View previous topic :: View next topic |
Author |
Message |
SkunkMyrddyn n00b
Joined: 25 Dec 2024 Posts: 7
|
Posted: Wed Dec 25, 2024 4:04 am Post subject: Nvidia Datacenter Driver |
|
|
I'm adding a Nvidia Tesla A2 card to my server to support Cuda / Tensor flow / other AI and compute node acceleration. (the card does not have video out connections)
I am having a difficult time installing the correct driver for the system. The general "nvidia-drivers" package 1) requires X (this is a headless server), and 2) does not list this card as supported (if I'm reading the documentation correctly).

» **Material shown**:

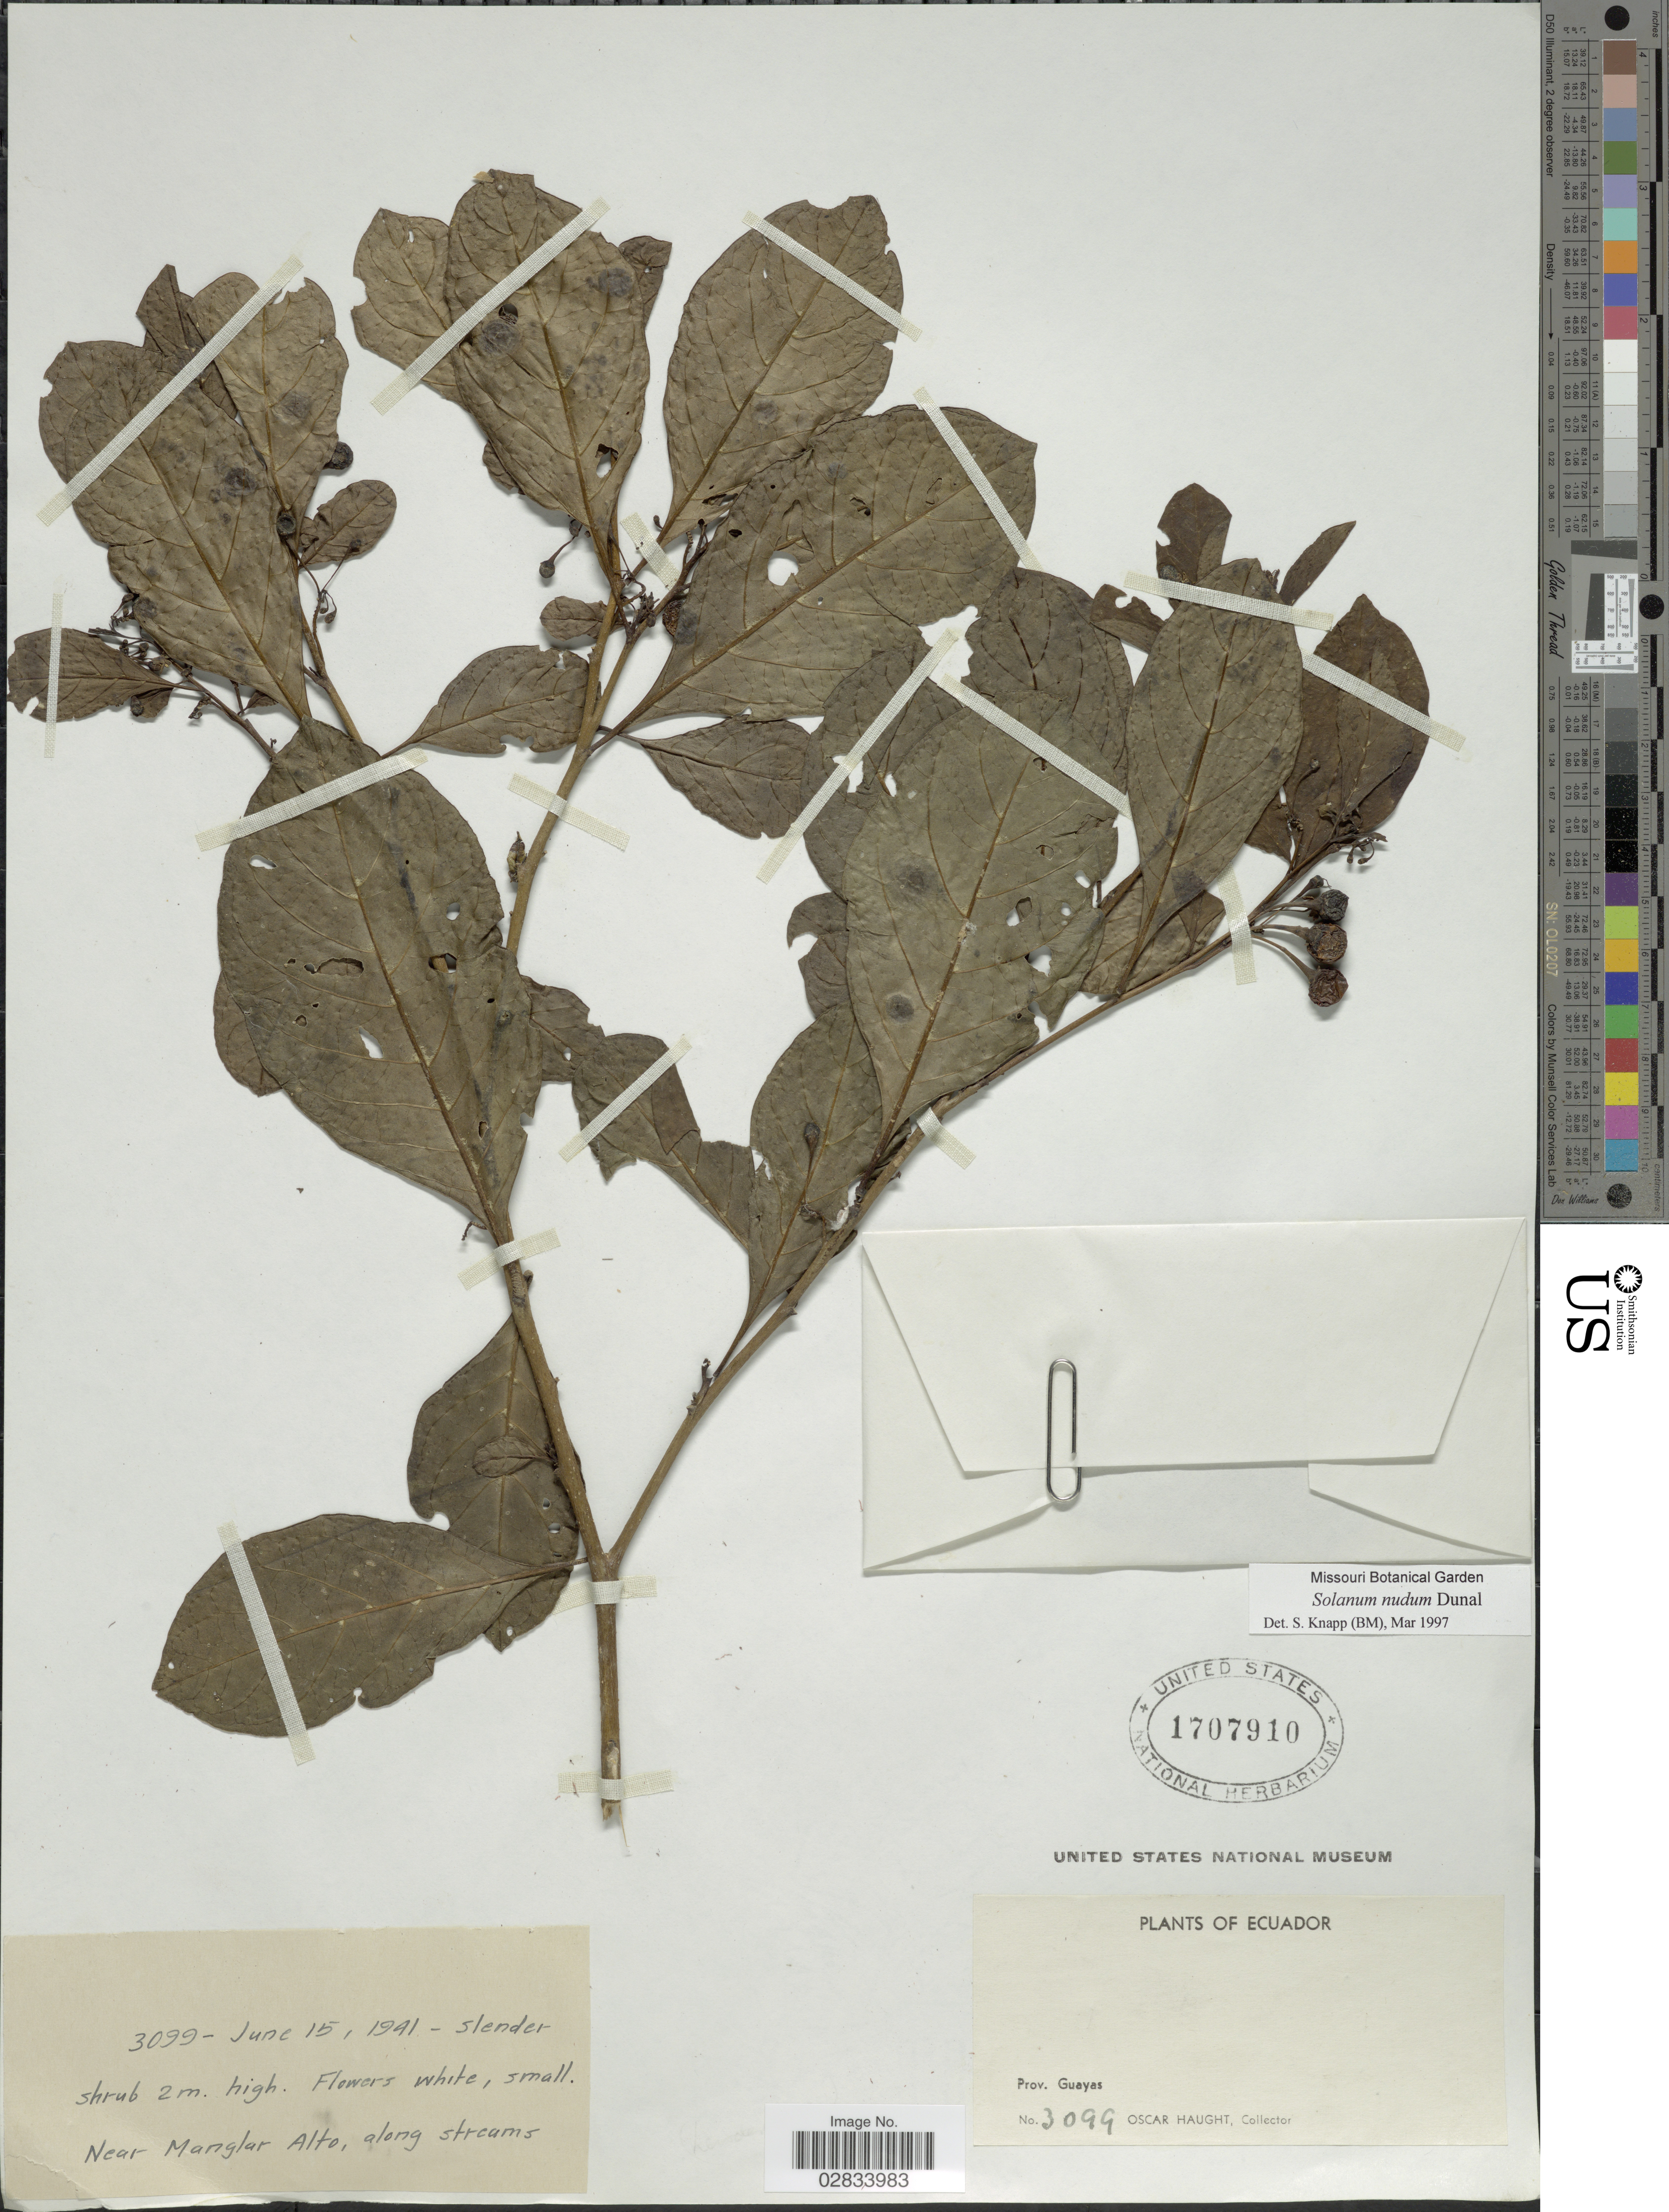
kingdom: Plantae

--

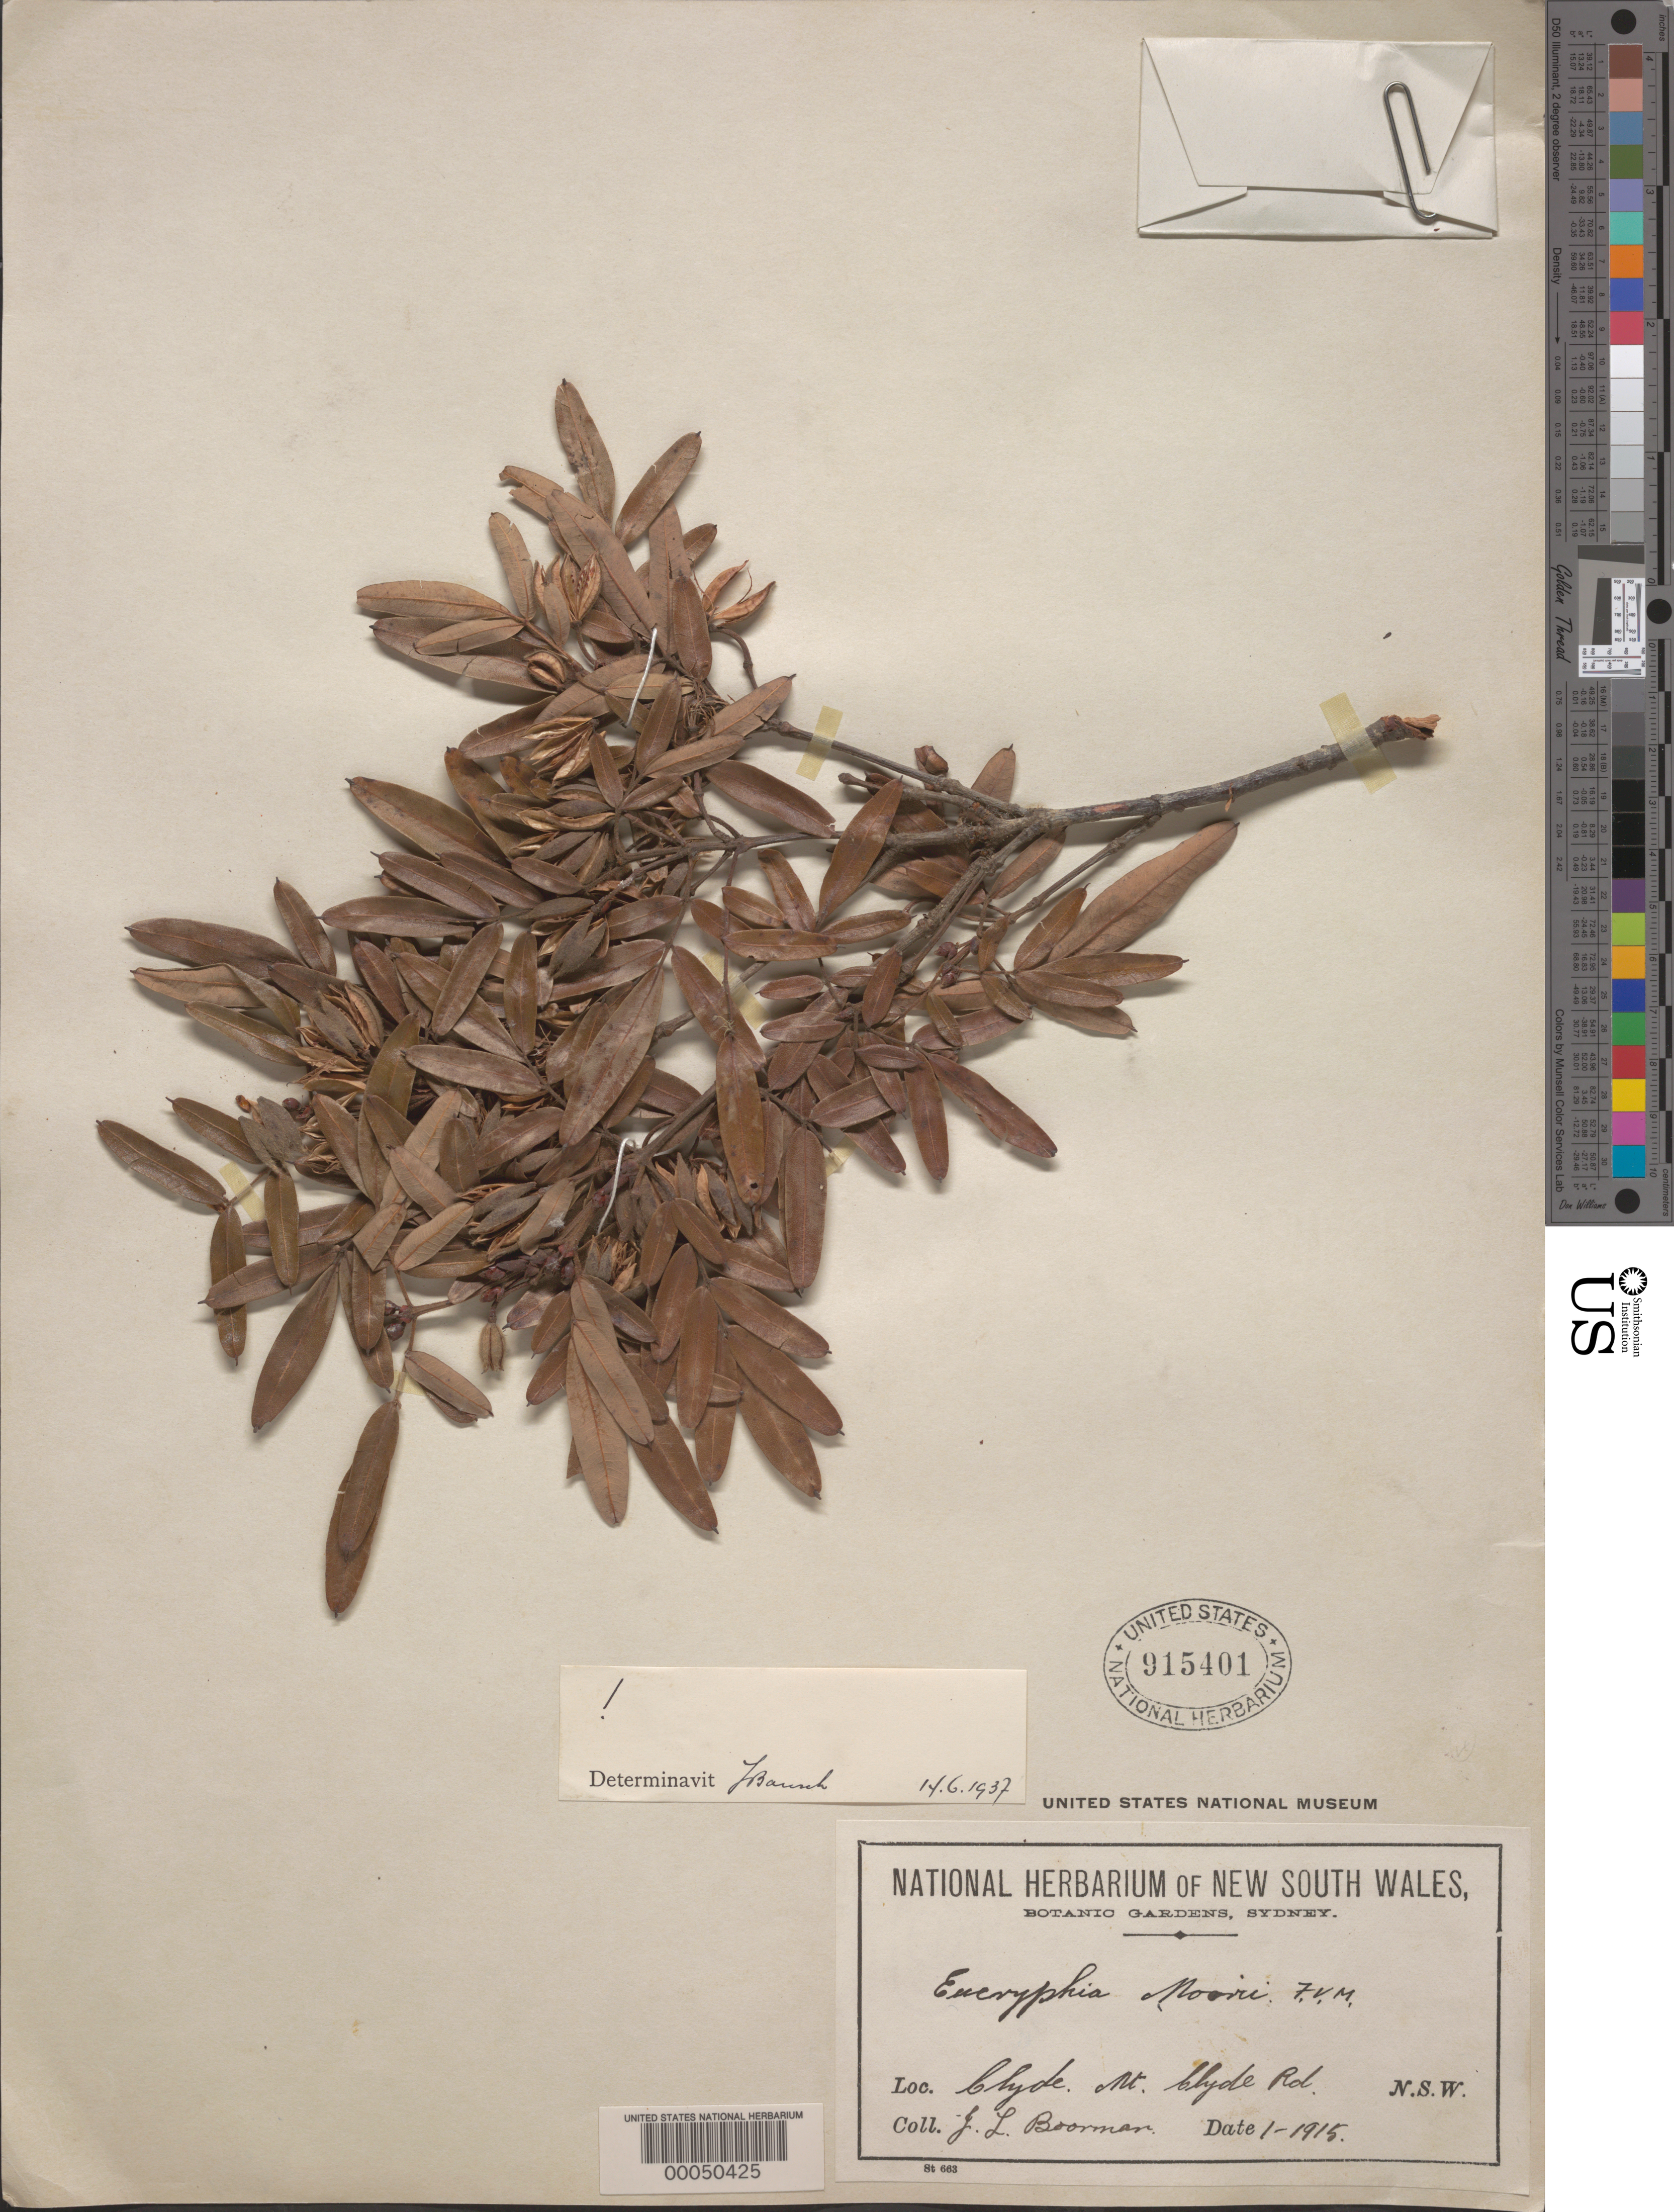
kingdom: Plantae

» **Exercise instructions**:
Transcribe the part of the Nvidia driver post that begins with the words containing "View previous topic" and ends with "the documentation correctly).". The entries have no connection to the forum post about the Nvidia datacenter driver.

» **Written reply**:
View previous topic :: View next topic |
Author |
Message |
SkunkMyrddyn n00b
Joined: 25 Dec 2024 Posts: 7
|
Posted: Wed Dec 25, 2024 4:04 am Post subject: Nvidia Datacenter Driver |
|
|
I'm adding a Nvidia Tesla A2 card to my server to support Cuda / Tensor flow / other AI and compute node acceleration. (the card does not have video out connections)
I am having a difficult time installing the correct driver for the system. The general "nvidia-drivers" package 1) requires X (this is a headless server), and 2) does not list this card as supported (if I'm reading the documentation correctly).